Sunday, November 6, 2016

Army Needs Experienced Woodsmen and Sawmen, 1917

“Woodsmen and Sawmill Men Still Needed for Forest Regiment,” from the Nov. 1, 1917, issue of The French Broad Hustler. The Hustler, Henderson County’s Leading Newspaper.

Chapel Hill, N.C., Oct. 27—The assistant forester in charge of recruiting has announced that the first two battalions of the 20th engineer (forest) regiment are now practically recruited to full strength. This not mean that it will now be difficult to enter this very attractive service. On the contrary, enlisting will go on as heretofore. Men familiar with the different branches of the work of logging and running small portable sawmills, such as are found all over North Carolina, are especially wanted. The State forester, Mr. J.S. Holmes, says that he has received letters from a considerable number of men inquiring about conditions and some of them have already enlisted in this regiment, but North Carolinians have so far been slow to avail themselves of this opportunity of serving their country. There are many thousands of young men thoroughly familiar with woods work and the handling of portable sawmills in this State, which is known to have the largest number of such mills of any State in the Union, with the possible exception of Virginia.
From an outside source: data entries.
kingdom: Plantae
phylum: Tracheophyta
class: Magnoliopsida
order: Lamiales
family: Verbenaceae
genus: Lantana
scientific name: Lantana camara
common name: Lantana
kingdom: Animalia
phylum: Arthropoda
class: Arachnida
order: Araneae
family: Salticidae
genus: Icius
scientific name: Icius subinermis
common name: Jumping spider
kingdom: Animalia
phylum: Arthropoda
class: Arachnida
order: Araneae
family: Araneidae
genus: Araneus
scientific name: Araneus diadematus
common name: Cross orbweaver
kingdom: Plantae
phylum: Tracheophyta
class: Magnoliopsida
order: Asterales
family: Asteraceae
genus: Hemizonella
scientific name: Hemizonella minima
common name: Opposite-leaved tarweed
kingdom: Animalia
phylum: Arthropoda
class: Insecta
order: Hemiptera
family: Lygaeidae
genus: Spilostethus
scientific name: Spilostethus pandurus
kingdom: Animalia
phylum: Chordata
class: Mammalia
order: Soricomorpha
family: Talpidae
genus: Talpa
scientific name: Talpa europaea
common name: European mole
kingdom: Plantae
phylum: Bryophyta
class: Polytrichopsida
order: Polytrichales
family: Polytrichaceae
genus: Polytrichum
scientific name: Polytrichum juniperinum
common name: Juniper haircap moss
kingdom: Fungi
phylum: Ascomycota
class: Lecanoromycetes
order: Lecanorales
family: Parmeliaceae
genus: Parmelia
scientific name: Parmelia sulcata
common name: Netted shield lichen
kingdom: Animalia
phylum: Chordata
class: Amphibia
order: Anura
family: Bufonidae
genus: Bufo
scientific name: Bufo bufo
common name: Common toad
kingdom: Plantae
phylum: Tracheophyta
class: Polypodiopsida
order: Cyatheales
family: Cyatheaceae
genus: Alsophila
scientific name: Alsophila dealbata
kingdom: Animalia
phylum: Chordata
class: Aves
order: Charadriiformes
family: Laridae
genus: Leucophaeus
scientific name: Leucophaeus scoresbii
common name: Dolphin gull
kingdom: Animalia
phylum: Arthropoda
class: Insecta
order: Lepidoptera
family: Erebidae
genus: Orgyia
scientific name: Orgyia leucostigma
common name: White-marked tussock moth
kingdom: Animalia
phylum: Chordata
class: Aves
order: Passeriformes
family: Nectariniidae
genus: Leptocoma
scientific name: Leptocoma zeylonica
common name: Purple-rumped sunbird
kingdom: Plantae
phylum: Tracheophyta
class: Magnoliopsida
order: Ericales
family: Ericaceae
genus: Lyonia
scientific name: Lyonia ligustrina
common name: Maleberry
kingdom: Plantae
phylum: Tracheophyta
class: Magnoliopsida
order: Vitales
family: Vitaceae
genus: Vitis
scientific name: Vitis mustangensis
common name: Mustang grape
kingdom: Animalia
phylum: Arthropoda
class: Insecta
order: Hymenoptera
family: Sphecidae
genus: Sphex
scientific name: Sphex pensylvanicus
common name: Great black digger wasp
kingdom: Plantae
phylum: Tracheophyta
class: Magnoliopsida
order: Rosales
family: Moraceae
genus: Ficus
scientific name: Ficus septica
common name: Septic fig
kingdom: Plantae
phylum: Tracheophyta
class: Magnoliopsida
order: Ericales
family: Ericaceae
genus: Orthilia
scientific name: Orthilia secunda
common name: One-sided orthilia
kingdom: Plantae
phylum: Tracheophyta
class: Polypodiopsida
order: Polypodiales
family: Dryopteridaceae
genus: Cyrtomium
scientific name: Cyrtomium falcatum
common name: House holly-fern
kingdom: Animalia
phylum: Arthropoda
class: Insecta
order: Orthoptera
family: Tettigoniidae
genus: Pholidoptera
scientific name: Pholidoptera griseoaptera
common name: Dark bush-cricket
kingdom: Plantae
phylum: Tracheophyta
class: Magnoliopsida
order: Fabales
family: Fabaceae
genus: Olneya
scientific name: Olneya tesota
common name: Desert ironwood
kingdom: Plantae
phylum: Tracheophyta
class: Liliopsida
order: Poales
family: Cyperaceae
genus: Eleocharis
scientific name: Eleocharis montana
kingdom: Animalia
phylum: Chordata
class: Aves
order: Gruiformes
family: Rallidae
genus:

Speaking of the reluctance of coming forward, which is perhaps characteristic of us in the South, M.G.E. French of Statesville says:

“It seems to me, if a young man is looking out for his future welfare in the community in which he lives, that the first thing he would do would be to volunteer, and how strong healthy young fellows of military age can feel any desire to hold back and wait to be forced in, I don’t understand; that is, if they attach any large importance to their future, as the people in every community of the United States will be very certain to remember who were the volunteer soldiers, and who were not. If I were of military age, I would not hesitate a second about volunteering—in fact, I would not feel that I could afford to do otherwise. It is always distressing to me to see a strong, vigorous young man stay at home when another boy he grew up with has gone out to offer his life to help win the big fight, which means so much to us, and to every citizen of the Republic.”

Now is the time to enlist. Timber and firewood are badly needed by our armies at the front, and none know better how to get ties, posts, lumber and firewood than the youth of North Carolina.

Applications should be made without delay to the State Forester, Chapel Hill, N.C., or to the nearest recruiting station.